While running this program, you can conveniently enable or disable fair sleepers.
When I do this on my test machine (no desktop in the background this time :-)
I see this:
./slice 16
avg slice: 1.12 utime: 216263.187500
avg slice: 0.25 utime: 125507.687500
avg slice: 0.31 utime: 125257.937500
avg slice: 0.31 utime: 125507.812500
avg slice: 0.12 utime: 124507.875000
avg slice: 0.38 utime: 124757.687500
avg slice: 0.31 utime: 125508.000000
avg slice: 0.44 utime: 125757.750000
avg slice: 2.00 utime: 128258.000000
------ here I turned off new_fair_sleepers ----
avg slice: 10.25 utime: 137008.500000
avg slice: 9.31 utime: 139008.875000
avg slice: 10.50 utime: 141508.687500
avg slice: 9.44 utime: 139258.750000
avg slice: 10.31 utime: 140008.687500
avg slice: 9.19 utime: 139008.625000
avg slice: 10.00 utime: 137258.625000
avg slice: 10.06 utime: 135258.562500
avg slice: 9.62 utime: 138758.562500
As you can see, the average time slice is *extremely* low with new fair
sleepers enabled. Turning it off, we get ~10ms time slices, and a
performance that is roughly 10% higher. It looks like this kind of
"silly time slice syndrome" is what is really eating performance here.

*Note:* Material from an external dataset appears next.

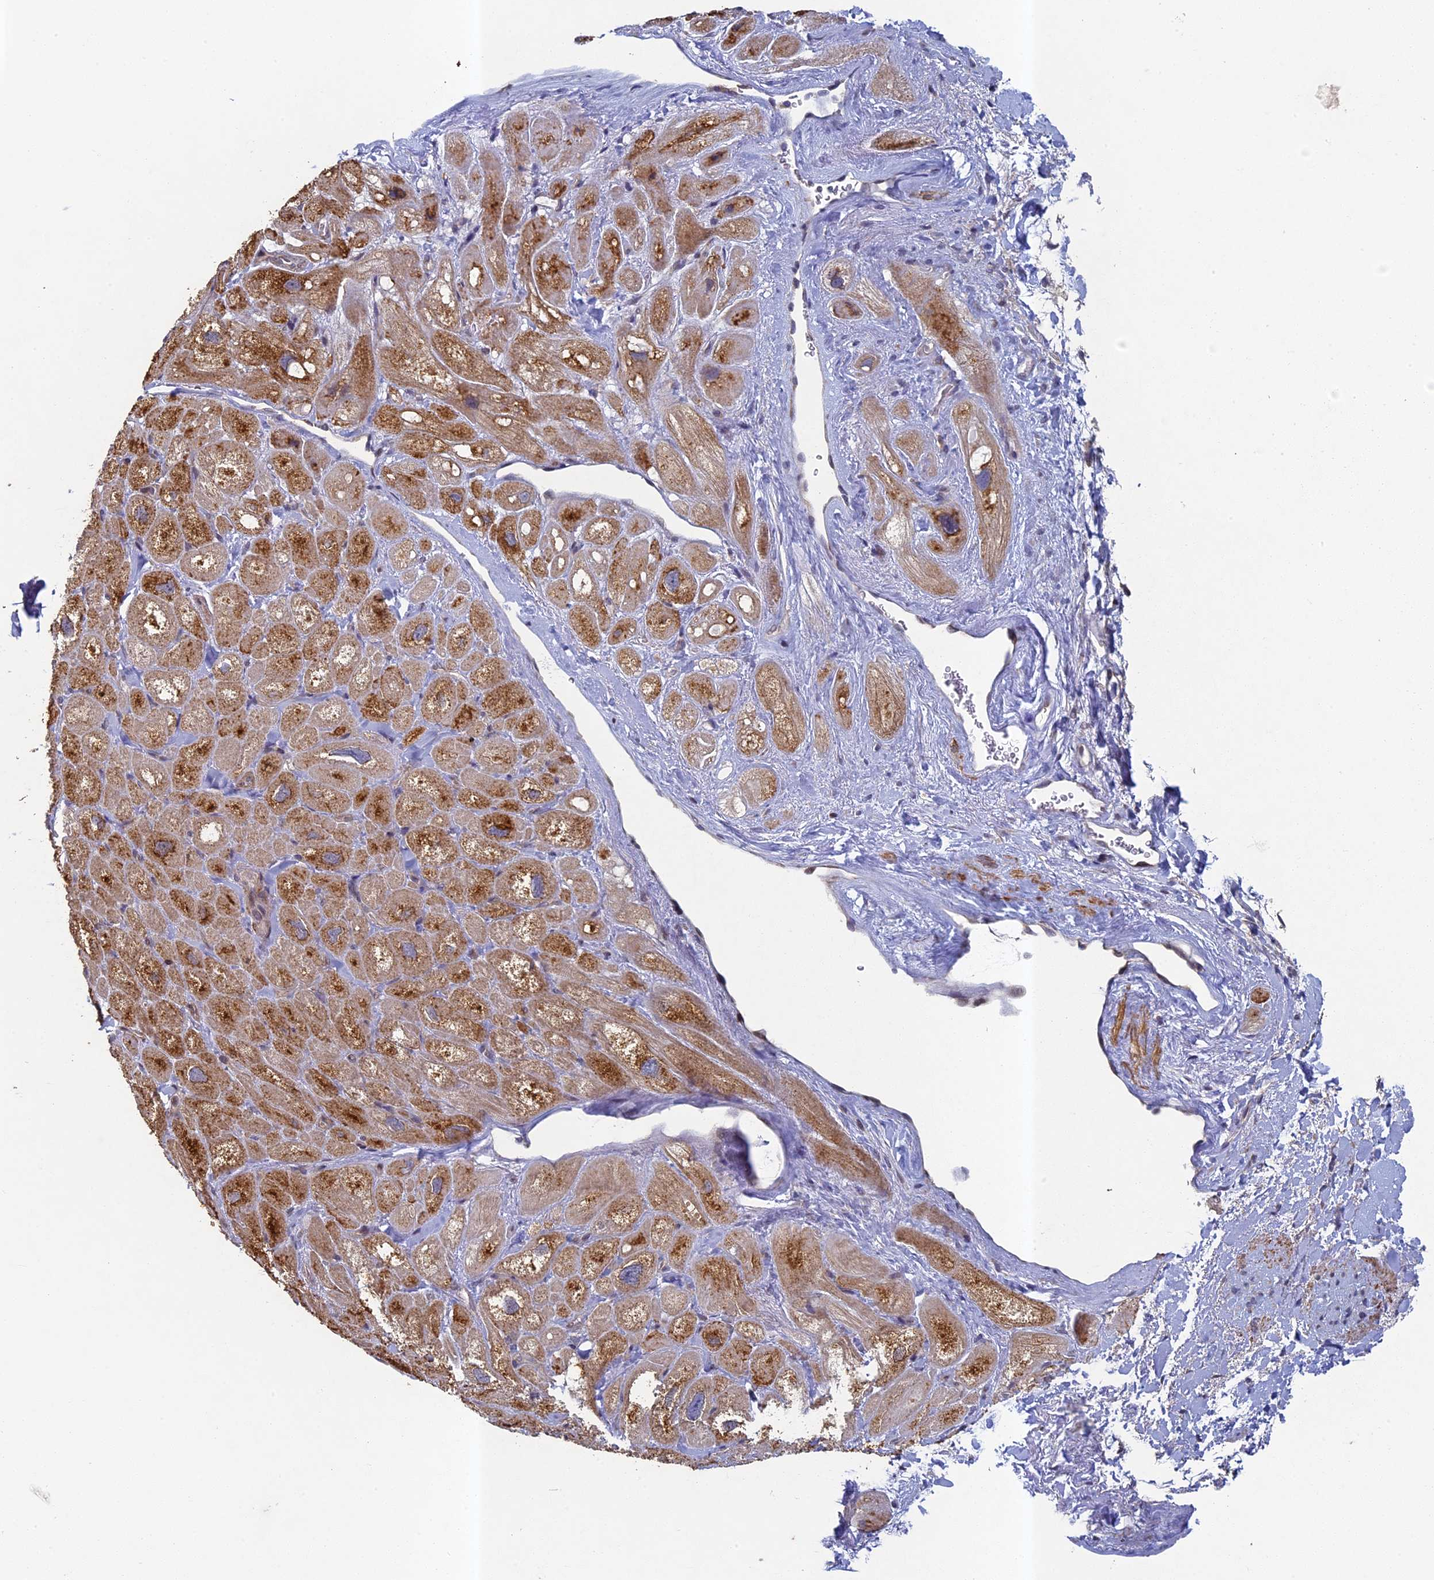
{"staining": {"intensity": "moderate", "quantity": "25%-75%", "location": "cytoplasmic/membranous"}, "tissue": "heart muscle", "cell_type": "Cardiomyocytes", "image_type": "normal", "snomed": [{"axis": "morphology", "description": "Normal tissue, NOS"}, {"axis": "topography", "description": "Heart"}], "caption": "Cardiomyocytes show medium levels of moderate cytoplasmic/membranous staining in approximately 25%-75% of cells in unremarkable heart muscle.", "gene": "DIXDC1", "patient": {"sex": "male", "age": 49}}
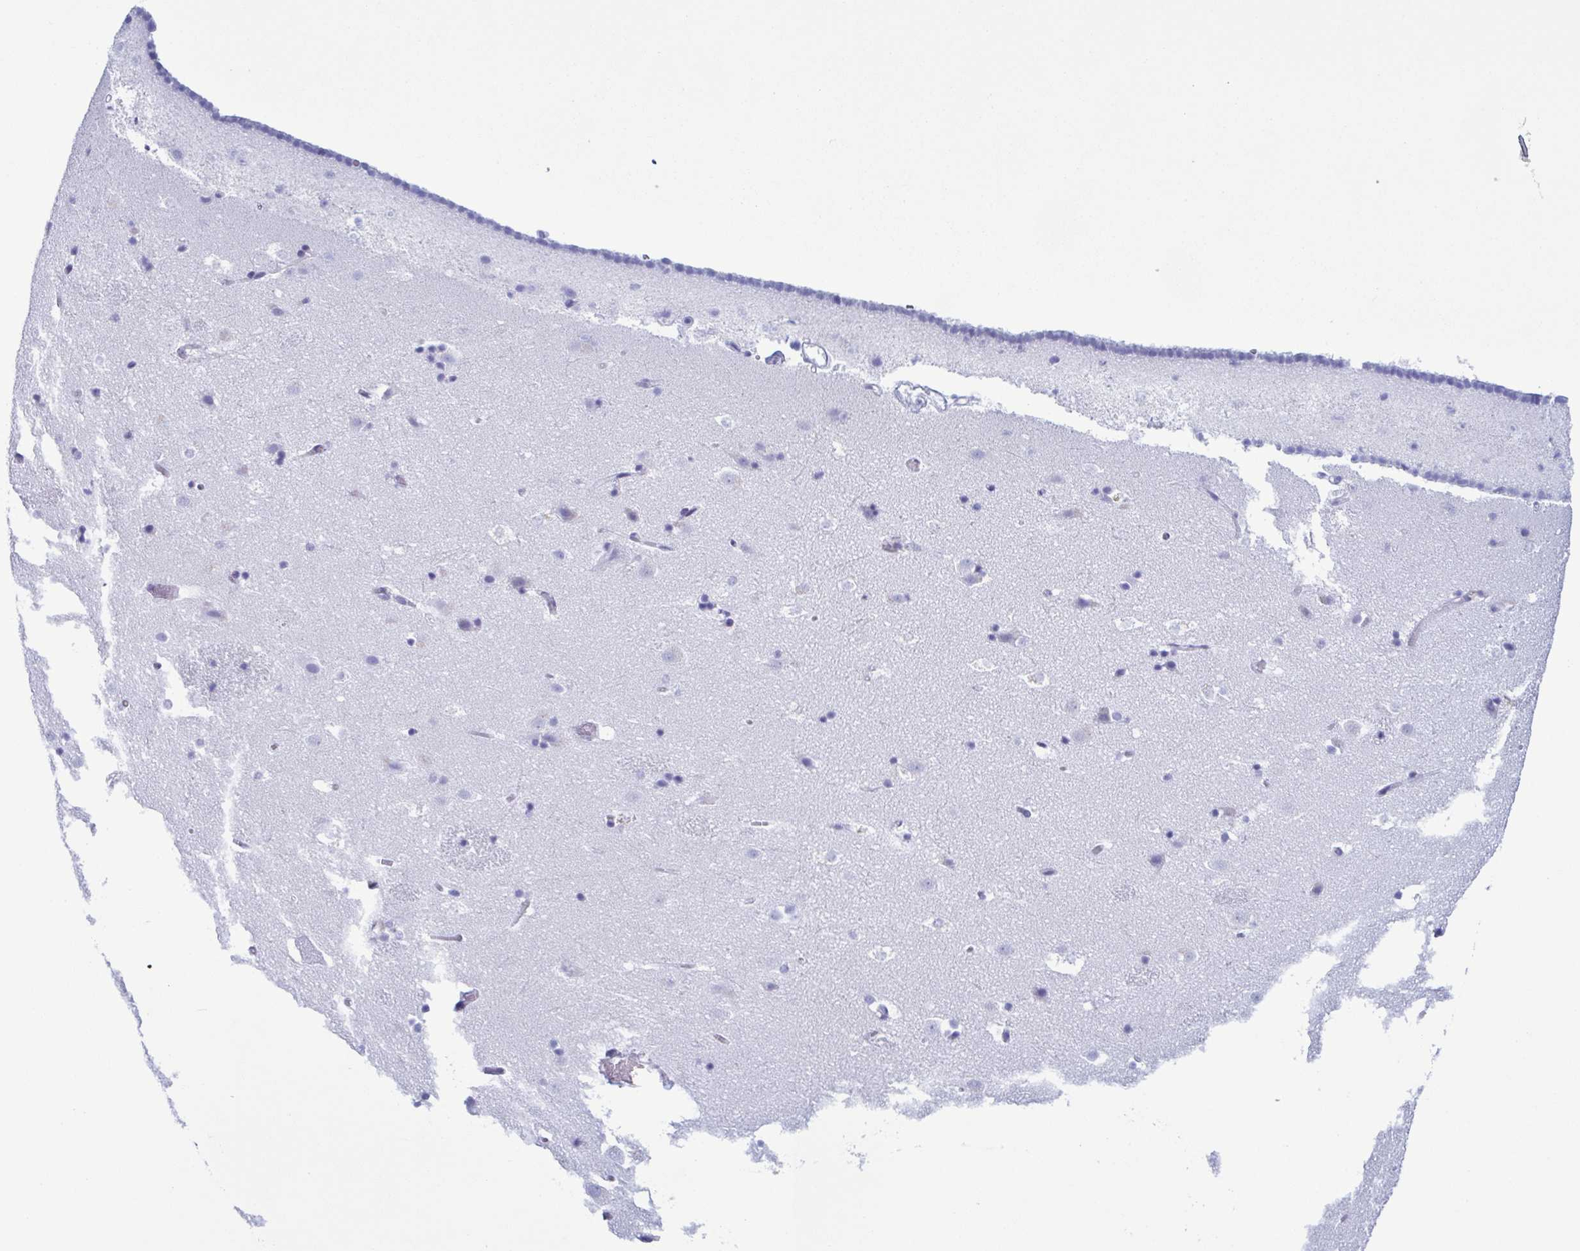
{"staining": {"intensity": "negative", "quantity": "none", "location": "none"}, "tissue": "caudate", "cell_type": "Glial cells", "image_type": "normal", "snomed": [{"axis": "morphology", "description": "Normal tissue, NOS"}, {"axis": "topography", "description": "Lateral ventricle wall"}], "caption": "IHC micrograph of normal human caudate stained for a protein (brown), which demonstrates no staining in glial cells. (Brightfield microscopy of DAB (3,3'-diaminobenzidine) immunohistochemistry (IHC) at high magnification).", "gene": "LTF", "patient": {"sex": "male", "age": 37}}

After staring at place_entity for a while, and by watching the process'
vruntime for a while, I think what's happening is this.
With fair sleepers turned off, a process that just got woken up will
get the vruntime of the process that's leftmost in the rbtree, and will
thus be placed to the right of the current task.
However, with fair_sleepers enabled, a newly woken up process
will retain its old vruntime as long as it's less than sched_latency
in the past, and thus it will be placed to the very left in the rbtree.
Since a task that is mostly sleeping will never accrue vruntime at
the same rate a cpu-bound task does, it will always preempt any
running task almost immediately after it's scheduled.
Does this make sense?
Any insight you can offer here is greatly appreciated!
Thanks,
Olaf
--
Neo didn't bring down the Matrix. SOA did.